Search code examples
pythonmachine-learningscikit-learnstatsmodels

Why is Sklearn R-squared different from that of statsmodels when fit_intercept=False?


I am performing linear regression using Sklearn and statsmodels.

I know that Sklearn and statsmodels produce the same result. As shown below, Sklearn and statsmodels made the same result, but the results were different even though the coefficients were the same when the intercept is zero using fit_intercept=False in Sklearn.

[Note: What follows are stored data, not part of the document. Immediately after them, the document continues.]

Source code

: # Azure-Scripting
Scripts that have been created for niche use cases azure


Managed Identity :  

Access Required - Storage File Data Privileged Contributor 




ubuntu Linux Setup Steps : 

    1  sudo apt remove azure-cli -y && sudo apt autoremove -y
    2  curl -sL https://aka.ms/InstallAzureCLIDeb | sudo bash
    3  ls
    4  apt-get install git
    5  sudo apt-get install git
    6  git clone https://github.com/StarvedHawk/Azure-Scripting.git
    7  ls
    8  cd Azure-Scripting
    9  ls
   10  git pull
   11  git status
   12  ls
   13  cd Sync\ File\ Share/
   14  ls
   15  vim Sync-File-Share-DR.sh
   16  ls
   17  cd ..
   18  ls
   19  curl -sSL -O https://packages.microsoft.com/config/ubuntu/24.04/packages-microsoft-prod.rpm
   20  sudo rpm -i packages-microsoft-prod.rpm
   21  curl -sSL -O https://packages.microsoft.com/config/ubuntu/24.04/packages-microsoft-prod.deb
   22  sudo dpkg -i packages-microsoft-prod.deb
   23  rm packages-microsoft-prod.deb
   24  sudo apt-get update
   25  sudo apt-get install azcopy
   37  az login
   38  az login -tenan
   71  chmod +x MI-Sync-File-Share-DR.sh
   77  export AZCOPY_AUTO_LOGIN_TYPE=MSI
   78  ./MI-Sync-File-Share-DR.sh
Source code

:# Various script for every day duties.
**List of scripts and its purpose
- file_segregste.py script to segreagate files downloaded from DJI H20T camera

Can you explain the reason? Or give me any method when I use fit_intercept=False in Sklearn.

import numpy as np
import statsmodels.api as sm
from sklearn.linear_model import LinearRegression

# dummy data:
y = np.array([1,3,4,5,2,3,4])
X = np.array(range(1,8)).reshape(-1,1) # reshape to column

# intercept is not zero : the result are the same
# scikit-learn:
lr = LinearRegression()
lr.fit(X,y)
print(lr.score(X,y))
# 0.16118421052631582

# statsmodels
X_ = sm.add_constant(X)
model = sm.OLS(y,X_)
results = model.fit()
print(results.rsquared)
# 0.16118421052631582

# intercept is zero : the result are different
# scikit-learn:
lr = LinearRegression(fit_intercept=False)
lr.fit(X,y)
print(lr.score(X,y))
# -0.4309210526315792

# statsmodels
model = sm.OLS(y,X)
results = model.fit()
print(results.rsquared)
# 0.8058035714285714

Solution

  • The inconsistency is due to the fact that statsmodels uses different formulas to calculate the R-squared depending on whether the model includes an intercept or not. If the intercept is included, statsmodels divides the sum of squared residuals by the centered total sum of squares, while if the intercept is not included, statsmodels divides the sum of squared residuals by the uncentered total sum of squares. This means that statsmodels uses the following formula to calculate the R-squared, which can be found in the documentation:

    import numpy as np
    
    def rsquared(y_true, y_pred, fit_intercept=True):
        '''
        Statsmodels R-squared, see https://www.statsmodels.org/dev/generated/statsmodels.regression.linear_model.RegressionResults.rsquared.html.
        '''
        if fit_intercept:
            return 1 - np.sum((y_true - y_pred) ** 2) / np.sum((y_true - np.mean(y_true)) ** 2)
        else:
            return 1 - np.sum((y_true - y_pred) ** 2) / np.sum(y_true ** 2)
    

    On the other hand, sklearn always uses the centered total sum of squares at the denominator, regardless of whether the intercept is actually included in the model or not (i.e. regardless of whether fit_intercept=True or fit_intercept=False). See also this answer.

    import numpy as np
    import statsmodels.api as sm
    from sklearn.linear_model import LinearRegression
    
    def rsquared(y_true, y_pred, fit_intercept=True):
        '''
        Statsmodels R-squared, see https://www.statsmodels.org/dev/generated/statsmodels.regression.linear_model.RegressionResults.rsquared.html.
        '''
        if fit_intercept:
            return 1 - np.sum((y_true - y_pred) ** 2) / np.sum((y_true - np.mean(y_true)) ** 2)
        else:
            return 1 - np.sum((y_true - y_pred) ** 2) / np.sum(y_true ** 2)
    
    # dummy data:
    y = np.array([1, 3, 4, 5, 2, 3, 4])
    X = np.array(range(1, 8)).reshape(-1, 1) # reshape to column
    
    # intercept is not zero: the result are the same
    # scikit-learn:
    lr = LinearRegression(fit_intercept=True)
    lr.fit(X, y)
    print(lr.score(X, y))
    # 0.16118421052631582
    print(rsquared(y, lr.predict(X), fit_intercept=True))
    # 0.16118421052631582
    
    # statsmodels
    X_ = sm.add_constant(X)
    model = sm.OLS(y, X_)
    results = model.fit()
    print(results.rsquared)
    # 0.16118421052631582
    print(rsquared(y, results.fittedvalues, fit_intercept=True))
    # 0.16118421052631593
    
    # intercept is zero: the result are different
    # scikit-learn:
    lr = LinearRegression(fit_intercept=False)
    lr.fit(X, y)
    print(lr.score(X, y))
    # -0.4309210526315792
    print(rsquared(y, lr.predict(X), fit_intercept=True))
    # -0.4309210526315792
    print(rsquared(y, lr.predict(X), fit_intercept=False))
    # 0.8058035714285714
    
    # statsmodels
    model = sm.OLS(y, X)
    results = model.fit()
    print(results.rsquared)
    # 0.8058035714285714
    print(rsquared(y, results.fittedvalues, fit_intercept=False))
    # 0.8058035714285714